→ **REQUESTS**:
A. In the post on emacs-w3m filters, rewrite the paragraph beginning "My experience today is that your proposed solution broke the filter" as a short bulleted list that keeps its main facts.
B. Summarize the post on emacs-w3m filters in two sentences.
C. In the post on emacs-w3m filters, which function did Katsumi Yamaoka use in place of `replace-regexp` in `w3m-filter-stackexchange`?

→ **PAGE TEXT**:
□ □ □ □ □
[Date Prev][Date Next][Thread Prev][Thread Next][Date Index][Thread Index]
[UPDATE] Re: Filters for stackexchange and youtube [SNIPPET]
New version of the snippet attached, but see my notes first.
On 2018-06-07 16:03, Katsumi Yamaoka wrote:
> In [emacs-w3m:12999]
> On Fri, 01 Jun 2018 08:58:55 -0400, Boruch Baum wrote:
> > I have filter functions for stackexchange and for youtube, and since
> > those are very commonly used site, I thought to share it for
> > consideration to be added to w3m-filter.el
>
> Because
>
> (byte-compile (lambda () (replace-regexp "REGEXP" "TO-STRING")))
> => Warning: `replace-regexp' is for interactive use only;
> use `re-search-forward' and `replace-match' instead.
>
> , I've temporarily replaced it with a function that uses
> `perform-replace' in `w3m-filter-stackexchange' locally. Anyway,
> it's better to try ``make clean lisp'' before posting a patch.
>
1] My experience today is that your proposed solution broke the filter;
function `perform-replace' is itself a part of `replace-regexp', and
was prompting the user repeatedly for responses, something that wasn't
happening to me for 'replace-regexp'.
2] The solution re-coded per recommendation written in the compiler
warning was even worse, due to some side-effect of how emacs-w3m is
structured. For some reason, a subset of the search `while' loops
would generate an "error in process sentinel: while: Search failed:".
□ □ □ □ □
→ **STORED RECORDS**:
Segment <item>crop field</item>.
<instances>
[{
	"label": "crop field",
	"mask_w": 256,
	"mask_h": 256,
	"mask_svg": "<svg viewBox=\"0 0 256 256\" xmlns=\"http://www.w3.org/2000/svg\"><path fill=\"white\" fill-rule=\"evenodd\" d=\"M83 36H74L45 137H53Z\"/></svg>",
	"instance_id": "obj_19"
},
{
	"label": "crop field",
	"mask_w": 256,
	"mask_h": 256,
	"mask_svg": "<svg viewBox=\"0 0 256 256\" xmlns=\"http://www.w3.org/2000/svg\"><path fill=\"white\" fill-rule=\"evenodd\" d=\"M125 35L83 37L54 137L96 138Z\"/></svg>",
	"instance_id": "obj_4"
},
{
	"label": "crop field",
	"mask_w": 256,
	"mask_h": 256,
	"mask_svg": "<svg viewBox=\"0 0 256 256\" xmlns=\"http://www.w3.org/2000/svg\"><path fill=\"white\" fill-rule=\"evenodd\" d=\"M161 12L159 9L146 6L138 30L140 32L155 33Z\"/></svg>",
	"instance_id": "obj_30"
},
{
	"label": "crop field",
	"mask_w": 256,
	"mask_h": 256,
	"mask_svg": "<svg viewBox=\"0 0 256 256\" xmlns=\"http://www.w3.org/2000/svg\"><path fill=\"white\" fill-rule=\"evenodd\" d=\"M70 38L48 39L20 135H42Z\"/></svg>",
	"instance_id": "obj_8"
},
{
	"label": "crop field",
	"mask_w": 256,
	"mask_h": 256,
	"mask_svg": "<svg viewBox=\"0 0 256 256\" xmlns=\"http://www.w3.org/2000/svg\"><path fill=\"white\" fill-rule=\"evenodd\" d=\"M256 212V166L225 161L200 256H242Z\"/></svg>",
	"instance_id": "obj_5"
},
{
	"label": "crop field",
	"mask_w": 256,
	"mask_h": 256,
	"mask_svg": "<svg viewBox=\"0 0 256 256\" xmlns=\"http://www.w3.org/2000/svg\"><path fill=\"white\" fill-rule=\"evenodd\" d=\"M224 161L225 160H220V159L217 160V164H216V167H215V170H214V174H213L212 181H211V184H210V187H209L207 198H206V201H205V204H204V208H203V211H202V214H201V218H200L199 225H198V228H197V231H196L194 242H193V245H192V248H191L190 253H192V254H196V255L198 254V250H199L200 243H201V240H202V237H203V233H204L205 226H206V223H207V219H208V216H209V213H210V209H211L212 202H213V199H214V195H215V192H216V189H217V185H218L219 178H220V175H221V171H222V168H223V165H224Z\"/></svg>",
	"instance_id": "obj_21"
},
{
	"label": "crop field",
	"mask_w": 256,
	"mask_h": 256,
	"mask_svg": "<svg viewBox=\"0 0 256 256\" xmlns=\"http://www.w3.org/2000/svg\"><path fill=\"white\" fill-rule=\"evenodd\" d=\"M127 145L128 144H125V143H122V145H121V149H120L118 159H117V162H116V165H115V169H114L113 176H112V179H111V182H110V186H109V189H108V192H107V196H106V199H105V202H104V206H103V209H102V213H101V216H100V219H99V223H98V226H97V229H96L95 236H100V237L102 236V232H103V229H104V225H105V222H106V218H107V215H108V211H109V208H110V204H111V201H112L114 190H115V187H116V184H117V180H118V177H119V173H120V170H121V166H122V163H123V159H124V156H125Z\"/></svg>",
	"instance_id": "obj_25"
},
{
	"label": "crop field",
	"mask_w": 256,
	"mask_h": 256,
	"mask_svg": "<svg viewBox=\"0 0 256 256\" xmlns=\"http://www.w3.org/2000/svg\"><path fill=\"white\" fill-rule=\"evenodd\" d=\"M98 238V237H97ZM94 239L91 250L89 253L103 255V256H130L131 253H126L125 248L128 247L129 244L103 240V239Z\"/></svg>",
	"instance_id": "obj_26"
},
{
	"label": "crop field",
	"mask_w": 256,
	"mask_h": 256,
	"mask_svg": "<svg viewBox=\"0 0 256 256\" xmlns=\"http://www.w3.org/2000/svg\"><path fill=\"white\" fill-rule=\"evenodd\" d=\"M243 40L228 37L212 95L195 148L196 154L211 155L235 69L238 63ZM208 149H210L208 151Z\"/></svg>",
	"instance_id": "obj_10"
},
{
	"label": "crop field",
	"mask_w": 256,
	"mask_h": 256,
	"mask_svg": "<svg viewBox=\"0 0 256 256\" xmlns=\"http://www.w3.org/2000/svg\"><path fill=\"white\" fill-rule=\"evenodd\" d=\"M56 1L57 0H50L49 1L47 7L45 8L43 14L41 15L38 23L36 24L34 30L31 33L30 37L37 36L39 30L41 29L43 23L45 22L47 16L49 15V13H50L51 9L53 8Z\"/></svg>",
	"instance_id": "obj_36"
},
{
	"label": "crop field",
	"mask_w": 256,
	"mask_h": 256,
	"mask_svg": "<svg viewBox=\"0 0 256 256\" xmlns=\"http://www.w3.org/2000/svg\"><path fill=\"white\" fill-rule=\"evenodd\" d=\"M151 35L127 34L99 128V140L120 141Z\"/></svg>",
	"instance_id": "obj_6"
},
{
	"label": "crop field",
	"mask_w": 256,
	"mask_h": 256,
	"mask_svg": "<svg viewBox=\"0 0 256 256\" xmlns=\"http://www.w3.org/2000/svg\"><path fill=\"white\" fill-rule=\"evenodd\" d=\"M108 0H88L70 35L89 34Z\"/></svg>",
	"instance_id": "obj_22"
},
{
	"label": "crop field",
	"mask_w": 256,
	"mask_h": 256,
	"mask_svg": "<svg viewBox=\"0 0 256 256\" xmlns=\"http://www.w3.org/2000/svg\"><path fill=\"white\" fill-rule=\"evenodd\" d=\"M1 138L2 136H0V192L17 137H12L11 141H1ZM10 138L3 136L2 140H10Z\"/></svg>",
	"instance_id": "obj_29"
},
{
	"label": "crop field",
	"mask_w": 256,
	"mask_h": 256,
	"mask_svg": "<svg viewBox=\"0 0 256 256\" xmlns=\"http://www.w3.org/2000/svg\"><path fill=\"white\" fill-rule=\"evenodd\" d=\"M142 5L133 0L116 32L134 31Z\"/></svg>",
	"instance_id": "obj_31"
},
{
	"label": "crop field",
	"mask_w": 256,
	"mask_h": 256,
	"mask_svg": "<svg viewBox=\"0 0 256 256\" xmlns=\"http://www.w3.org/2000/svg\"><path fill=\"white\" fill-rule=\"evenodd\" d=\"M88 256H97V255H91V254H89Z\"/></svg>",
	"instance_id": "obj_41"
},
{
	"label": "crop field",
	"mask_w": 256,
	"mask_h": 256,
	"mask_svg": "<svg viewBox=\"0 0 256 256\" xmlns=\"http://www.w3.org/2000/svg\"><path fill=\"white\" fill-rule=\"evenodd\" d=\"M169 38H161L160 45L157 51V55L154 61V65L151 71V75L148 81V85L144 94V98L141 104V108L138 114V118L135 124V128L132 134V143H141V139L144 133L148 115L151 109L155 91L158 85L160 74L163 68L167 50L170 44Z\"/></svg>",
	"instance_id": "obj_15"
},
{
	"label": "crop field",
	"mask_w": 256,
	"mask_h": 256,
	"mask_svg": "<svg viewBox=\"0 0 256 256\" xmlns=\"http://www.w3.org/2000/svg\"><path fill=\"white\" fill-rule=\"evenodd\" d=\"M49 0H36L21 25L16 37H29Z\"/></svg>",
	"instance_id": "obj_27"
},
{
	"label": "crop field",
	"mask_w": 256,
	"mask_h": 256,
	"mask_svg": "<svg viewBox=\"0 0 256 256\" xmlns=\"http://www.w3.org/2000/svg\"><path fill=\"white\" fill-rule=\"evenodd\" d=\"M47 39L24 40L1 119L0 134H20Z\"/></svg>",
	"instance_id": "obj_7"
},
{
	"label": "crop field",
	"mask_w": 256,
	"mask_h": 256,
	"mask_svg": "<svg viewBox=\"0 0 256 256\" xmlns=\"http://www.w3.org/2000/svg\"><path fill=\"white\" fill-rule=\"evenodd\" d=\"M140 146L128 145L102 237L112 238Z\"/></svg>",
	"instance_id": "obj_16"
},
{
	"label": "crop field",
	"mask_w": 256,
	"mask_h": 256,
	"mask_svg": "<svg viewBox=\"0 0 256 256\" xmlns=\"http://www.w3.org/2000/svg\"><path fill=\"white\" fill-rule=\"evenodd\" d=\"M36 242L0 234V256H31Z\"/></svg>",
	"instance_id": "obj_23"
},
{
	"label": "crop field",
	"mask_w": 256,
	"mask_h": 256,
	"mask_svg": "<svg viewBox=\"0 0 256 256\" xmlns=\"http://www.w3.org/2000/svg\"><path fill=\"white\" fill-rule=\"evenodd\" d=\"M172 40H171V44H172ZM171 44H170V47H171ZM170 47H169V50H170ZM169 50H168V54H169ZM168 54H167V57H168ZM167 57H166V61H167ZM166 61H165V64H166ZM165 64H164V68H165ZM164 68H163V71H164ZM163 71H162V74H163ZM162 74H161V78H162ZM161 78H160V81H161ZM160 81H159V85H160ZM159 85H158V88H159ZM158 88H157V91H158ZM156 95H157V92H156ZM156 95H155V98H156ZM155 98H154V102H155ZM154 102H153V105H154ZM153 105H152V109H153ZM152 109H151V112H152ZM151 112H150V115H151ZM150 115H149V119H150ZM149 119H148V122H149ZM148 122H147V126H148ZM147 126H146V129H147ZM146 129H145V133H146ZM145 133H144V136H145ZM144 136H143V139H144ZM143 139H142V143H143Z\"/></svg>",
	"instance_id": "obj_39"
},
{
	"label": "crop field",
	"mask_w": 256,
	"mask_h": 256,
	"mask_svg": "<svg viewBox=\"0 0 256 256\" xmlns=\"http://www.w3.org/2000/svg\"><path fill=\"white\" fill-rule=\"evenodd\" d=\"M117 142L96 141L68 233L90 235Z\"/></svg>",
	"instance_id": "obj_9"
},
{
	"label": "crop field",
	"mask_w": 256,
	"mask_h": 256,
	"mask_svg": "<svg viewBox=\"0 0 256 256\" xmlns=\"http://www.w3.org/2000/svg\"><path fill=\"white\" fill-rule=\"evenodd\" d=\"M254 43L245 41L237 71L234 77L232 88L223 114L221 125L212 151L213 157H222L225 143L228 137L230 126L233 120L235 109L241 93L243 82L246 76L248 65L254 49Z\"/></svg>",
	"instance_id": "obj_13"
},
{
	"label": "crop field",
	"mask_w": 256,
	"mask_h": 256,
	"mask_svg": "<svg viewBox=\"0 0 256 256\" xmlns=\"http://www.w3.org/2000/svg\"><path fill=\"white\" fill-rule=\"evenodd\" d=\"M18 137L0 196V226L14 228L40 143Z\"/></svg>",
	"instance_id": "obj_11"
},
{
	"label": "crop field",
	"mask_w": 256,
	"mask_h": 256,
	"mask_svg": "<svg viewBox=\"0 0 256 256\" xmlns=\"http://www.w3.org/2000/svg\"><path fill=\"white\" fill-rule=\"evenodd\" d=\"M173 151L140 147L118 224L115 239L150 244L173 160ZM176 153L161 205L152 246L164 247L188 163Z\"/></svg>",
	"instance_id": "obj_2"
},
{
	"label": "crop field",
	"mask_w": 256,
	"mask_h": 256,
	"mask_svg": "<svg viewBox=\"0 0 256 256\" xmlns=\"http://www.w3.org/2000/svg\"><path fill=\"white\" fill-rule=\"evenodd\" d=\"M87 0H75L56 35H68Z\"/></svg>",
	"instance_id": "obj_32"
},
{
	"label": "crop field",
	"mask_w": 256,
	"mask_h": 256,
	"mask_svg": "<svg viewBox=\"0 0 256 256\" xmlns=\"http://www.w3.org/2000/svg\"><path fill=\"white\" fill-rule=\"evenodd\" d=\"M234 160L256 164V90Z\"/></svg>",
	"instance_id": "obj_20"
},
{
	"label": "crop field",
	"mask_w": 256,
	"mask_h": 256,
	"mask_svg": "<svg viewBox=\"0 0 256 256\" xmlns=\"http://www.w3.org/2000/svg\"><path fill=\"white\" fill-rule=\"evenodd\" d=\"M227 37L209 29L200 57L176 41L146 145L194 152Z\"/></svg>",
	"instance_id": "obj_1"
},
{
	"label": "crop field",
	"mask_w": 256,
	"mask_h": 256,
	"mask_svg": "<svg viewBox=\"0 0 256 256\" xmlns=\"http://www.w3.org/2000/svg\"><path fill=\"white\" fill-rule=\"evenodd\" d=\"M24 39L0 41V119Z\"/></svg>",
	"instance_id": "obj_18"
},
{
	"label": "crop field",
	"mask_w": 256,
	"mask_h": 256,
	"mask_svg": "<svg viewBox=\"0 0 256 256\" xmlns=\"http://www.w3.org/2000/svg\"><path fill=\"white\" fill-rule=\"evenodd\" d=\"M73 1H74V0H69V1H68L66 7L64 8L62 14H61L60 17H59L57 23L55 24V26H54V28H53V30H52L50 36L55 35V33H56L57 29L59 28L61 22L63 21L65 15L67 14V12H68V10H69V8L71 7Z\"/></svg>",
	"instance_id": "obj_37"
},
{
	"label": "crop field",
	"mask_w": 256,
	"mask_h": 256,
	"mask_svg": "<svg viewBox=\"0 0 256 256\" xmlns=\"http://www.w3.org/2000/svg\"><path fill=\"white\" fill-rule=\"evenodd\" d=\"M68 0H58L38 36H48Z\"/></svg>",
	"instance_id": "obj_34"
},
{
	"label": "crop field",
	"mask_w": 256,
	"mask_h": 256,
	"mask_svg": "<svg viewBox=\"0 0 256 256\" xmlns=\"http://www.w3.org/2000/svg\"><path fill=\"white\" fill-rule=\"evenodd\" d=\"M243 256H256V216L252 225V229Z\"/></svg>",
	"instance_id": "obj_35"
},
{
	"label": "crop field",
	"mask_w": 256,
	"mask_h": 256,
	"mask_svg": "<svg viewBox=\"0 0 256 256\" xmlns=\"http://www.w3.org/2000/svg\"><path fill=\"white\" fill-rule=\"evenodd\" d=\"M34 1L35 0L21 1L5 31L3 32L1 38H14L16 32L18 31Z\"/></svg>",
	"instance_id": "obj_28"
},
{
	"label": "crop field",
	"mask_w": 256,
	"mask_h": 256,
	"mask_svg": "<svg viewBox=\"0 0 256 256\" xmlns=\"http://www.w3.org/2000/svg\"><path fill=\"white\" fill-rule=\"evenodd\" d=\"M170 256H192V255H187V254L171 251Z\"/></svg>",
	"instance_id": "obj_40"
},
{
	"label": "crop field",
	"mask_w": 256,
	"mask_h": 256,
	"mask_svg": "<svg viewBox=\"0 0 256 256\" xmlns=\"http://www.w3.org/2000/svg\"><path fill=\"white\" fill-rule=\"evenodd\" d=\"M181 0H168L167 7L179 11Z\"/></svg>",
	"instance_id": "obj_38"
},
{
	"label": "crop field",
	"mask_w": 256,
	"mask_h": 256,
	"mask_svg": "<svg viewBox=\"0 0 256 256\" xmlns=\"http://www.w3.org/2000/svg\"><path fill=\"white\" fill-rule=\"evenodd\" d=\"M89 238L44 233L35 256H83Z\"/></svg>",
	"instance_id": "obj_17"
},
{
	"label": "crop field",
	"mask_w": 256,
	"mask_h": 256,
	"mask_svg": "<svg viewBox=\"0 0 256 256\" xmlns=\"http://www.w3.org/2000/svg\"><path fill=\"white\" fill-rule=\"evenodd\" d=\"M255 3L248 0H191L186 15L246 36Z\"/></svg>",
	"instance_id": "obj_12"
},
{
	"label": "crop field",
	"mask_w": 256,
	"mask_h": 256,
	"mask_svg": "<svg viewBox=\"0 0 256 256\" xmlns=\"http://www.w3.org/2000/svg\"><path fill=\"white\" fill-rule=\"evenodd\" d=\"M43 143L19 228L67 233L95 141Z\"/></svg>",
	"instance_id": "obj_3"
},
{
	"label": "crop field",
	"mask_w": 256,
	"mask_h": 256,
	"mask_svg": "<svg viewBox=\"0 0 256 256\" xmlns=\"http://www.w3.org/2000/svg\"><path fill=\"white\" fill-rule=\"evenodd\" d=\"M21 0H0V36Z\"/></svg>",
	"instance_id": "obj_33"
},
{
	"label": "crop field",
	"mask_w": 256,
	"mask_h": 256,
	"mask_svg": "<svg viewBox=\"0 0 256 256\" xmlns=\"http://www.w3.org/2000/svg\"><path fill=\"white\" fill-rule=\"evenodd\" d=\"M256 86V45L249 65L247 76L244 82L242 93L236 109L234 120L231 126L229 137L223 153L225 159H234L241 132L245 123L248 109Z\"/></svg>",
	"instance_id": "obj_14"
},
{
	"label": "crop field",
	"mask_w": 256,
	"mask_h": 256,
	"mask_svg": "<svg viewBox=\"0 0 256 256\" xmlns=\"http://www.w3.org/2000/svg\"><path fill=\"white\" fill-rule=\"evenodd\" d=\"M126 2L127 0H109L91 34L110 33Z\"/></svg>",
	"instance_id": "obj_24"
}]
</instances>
□ □ □ □ □
→ **RESULTS FOR EACH TASK**:
A.
- The proposed solution broke the filter.
- The function `perform-replace` is itself part of `replace-regexp`.
- `perform-replace` kept prompting the user for responses, which had not happened with `replace-regexp`.

B. Boruch Baum offered filter functions for stackexchange and youtube for w3m-filter.el, and Katsumi Yamaoka replaced `replace-regexp` with a function using `perform-replace` because the byte compiler warned that `replace-regexp` is for interactive use only. The reply says this change broke the filter by repeatedly prompting the user, and that recoding it as the compiler warning recommends caused some search loops to raise a "Search failed" error.

C. `perform-replace`